“I don’t know what’s happening to me, but I think it’s better if we stay together.”
The second night of HMF and I’m revisiting a favorite from nights of Halloween past.
Guillermo del Toro’s debut feature has all of the themes he comes back to again and again. Del Toro himself said:
“To me, Cronos contains the essence of what I want to do … a sincere declaration of how I view the world.”
Both literally and figuratively, this is vintage del Toro.
His best work uses and subverts genre trappings and fantastical horror to showcase the beauty and monstrosity of humanity. The horror of the monsters in the del Toro canon always pale in comparison to what humans are willing to do to one another in a quest for power, money, or youth.
Del Toro said of Cronos, “I do what I’ve done in Devil’s Backbone, what I’ve done in Pan’s Labyrinth, etc. Which is, I take the central monster figure and I make it the saddest figure in the tale.”
This is a story of the inherent tragedy of vampire lore. One of the central themes in many vampire stories is the loss of humanity in the pursuit of immortality. The inability to accept the reality of death results in a half life. Vampires are immortal, they reject death, but only by becoming death. They live forever, but only in darkness, only by consuming life itself. #fucktwilight
These stories are often about the destructive potential of the human quest for immortality. Thus, Guillermo del Toro is the perfect storyteller for the genre, and it in turn is a perfect playground for his first feature.

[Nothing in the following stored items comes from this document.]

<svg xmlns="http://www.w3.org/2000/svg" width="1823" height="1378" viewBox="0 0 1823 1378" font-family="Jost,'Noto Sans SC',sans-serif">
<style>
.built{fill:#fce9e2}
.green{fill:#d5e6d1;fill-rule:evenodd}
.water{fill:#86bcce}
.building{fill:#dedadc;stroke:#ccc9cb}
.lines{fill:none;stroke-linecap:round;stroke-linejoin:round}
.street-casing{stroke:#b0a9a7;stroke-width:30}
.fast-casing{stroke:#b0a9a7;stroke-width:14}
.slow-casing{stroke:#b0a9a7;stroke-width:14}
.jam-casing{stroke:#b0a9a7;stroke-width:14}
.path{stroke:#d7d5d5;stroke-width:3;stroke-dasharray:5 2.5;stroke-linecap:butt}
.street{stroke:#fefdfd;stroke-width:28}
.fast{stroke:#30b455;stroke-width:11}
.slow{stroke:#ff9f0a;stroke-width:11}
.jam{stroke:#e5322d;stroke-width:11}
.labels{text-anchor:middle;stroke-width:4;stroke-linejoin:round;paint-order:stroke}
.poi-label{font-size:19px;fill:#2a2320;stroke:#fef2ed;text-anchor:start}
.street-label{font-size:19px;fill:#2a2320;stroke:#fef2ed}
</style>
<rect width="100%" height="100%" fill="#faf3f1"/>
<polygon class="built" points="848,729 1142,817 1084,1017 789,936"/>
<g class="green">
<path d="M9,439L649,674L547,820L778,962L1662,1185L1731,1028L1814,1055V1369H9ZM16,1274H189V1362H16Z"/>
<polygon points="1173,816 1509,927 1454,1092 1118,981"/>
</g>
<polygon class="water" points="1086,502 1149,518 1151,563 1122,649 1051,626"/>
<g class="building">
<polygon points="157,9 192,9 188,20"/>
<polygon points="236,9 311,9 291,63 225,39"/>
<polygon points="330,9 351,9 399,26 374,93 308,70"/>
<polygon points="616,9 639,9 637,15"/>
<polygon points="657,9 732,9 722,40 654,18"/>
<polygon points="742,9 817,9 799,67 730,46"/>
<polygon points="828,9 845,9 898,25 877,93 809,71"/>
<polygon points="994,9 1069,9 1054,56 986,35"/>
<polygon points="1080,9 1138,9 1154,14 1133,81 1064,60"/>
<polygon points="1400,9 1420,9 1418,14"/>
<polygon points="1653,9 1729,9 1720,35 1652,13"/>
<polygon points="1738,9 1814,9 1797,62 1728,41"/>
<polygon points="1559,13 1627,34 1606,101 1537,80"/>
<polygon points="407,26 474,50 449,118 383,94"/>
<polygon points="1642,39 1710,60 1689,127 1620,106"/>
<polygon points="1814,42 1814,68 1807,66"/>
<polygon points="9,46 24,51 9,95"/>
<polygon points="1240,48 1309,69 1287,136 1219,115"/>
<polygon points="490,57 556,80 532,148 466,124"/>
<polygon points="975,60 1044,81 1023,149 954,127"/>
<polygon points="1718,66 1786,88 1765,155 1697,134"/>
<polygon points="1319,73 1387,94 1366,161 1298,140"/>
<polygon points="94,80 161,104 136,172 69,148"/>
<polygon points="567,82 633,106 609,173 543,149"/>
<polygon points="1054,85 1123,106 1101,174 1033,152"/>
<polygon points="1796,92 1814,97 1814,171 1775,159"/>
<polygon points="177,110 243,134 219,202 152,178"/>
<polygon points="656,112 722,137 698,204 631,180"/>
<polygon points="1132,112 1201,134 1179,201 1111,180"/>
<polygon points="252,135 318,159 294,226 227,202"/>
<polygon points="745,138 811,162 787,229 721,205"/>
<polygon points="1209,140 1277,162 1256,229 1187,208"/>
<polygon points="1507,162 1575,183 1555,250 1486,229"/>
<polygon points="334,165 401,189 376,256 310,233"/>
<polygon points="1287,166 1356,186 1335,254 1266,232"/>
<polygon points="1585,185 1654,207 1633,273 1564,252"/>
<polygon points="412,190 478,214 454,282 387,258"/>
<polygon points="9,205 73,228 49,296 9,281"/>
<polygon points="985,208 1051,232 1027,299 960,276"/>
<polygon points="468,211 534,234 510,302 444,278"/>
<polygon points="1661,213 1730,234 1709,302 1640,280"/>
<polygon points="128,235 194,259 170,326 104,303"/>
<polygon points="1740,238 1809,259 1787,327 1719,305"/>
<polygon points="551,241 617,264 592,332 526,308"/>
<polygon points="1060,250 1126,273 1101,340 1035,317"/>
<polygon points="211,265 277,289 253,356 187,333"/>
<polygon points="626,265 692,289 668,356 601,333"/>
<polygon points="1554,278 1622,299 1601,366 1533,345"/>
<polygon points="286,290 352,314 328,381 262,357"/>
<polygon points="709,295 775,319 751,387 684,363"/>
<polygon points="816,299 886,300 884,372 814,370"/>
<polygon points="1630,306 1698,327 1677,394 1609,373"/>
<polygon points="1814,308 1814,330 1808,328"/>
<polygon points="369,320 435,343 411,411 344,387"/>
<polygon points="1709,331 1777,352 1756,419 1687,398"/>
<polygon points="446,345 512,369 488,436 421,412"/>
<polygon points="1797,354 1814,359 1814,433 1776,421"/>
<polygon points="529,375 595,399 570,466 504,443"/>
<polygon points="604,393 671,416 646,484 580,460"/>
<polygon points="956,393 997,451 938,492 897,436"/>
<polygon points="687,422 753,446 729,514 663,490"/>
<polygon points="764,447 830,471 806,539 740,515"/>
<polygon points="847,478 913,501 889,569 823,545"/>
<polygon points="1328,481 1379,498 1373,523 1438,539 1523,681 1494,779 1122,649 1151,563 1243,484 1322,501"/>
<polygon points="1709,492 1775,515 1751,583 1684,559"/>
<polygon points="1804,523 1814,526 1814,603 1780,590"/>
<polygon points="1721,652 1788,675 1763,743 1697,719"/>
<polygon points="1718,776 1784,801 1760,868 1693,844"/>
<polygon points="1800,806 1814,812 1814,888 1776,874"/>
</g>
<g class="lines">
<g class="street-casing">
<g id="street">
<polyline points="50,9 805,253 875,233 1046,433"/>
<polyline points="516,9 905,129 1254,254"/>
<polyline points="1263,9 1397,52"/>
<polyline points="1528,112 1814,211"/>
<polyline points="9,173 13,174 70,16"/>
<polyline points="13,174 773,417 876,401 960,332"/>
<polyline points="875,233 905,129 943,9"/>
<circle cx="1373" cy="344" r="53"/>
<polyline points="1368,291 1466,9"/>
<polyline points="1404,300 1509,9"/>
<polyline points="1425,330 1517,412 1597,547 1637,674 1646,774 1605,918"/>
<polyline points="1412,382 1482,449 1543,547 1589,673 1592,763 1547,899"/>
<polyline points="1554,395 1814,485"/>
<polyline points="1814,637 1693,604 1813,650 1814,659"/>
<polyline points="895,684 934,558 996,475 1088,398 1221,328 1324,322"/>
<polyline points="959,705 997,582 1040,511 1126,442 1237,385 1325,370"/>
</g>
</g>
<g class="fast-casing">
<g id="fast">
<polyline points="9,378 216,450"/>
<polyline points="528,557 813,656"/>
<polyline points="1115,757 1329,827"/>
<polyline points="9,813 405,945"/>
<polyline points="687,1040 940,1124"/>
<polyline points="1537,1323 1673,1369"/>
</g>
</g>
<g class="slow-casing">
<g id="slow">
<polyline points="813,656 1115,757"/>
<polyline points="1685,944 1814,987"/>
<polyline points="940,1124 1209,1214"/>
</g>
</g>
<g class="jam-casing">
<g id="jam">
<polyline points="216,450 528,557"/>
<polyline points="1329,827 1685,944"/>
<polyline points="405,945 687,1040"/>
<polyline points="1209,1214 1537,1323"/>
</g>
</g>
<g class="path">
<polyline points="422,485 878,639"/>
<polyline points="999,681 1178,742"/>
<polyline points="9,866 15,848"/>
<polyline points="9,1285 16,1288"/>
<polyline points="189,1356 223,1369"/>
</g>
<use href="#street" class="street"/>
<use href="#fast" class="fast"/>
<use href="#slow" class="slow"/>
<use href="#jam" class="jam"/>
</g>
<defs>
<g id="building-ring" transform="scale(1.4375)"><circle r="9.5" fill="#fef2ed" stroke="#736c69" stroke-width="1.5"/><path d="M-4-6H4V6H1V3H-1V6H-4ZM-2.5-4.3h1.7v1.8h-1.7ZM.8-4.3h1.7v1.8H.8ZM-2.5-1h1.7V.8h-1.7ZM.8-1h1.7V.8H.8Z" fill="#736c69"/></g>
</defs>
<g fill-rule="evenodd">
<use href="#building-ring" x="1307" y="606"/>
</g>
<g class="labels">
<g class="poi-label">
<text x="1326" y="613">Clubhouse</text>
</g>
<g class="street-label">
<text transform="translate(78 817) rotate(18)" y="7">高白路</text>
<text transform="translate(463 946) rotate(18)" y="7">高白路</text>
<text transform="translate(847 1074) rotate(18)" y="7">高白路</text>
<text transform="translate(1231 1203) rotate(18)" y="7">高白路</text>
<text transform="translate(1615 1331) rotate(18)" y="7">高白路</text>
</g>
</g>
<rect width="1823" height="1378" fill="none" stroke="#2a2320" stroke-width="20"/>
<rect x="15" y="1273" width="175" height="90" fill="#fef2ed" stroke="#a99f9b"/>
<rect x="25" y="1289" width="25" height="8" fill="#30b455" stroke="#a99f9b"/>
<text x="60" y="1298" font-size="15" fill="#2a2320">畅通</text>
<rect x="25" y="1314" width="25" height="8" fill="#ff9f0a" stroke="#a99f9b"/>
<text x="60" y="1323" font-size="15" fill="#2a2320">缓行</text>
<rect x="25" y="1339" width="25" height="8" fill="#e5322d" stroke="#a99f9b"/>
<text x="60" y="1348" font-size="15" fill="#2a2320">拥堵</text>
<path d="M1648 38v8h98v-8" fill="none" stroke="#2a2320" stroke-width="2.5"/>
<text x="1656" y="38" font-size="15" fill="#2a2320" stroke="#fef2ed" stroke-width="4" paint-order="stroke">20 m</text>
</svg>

Cronos is arrestingly grotesque and beautiful, often at the same time. A monster story about what it means to be human. A horror film about love, family, redemption, mortality, and sacrifice. Or to put it more simply, Cronos is Guillermo del Toro at his best.
Will I Ever Watch It Again? Most definitely. As is easily seen above, Cronos is included amongst my very favorite Halloween Movie Fest films from the seven years I’ve done it.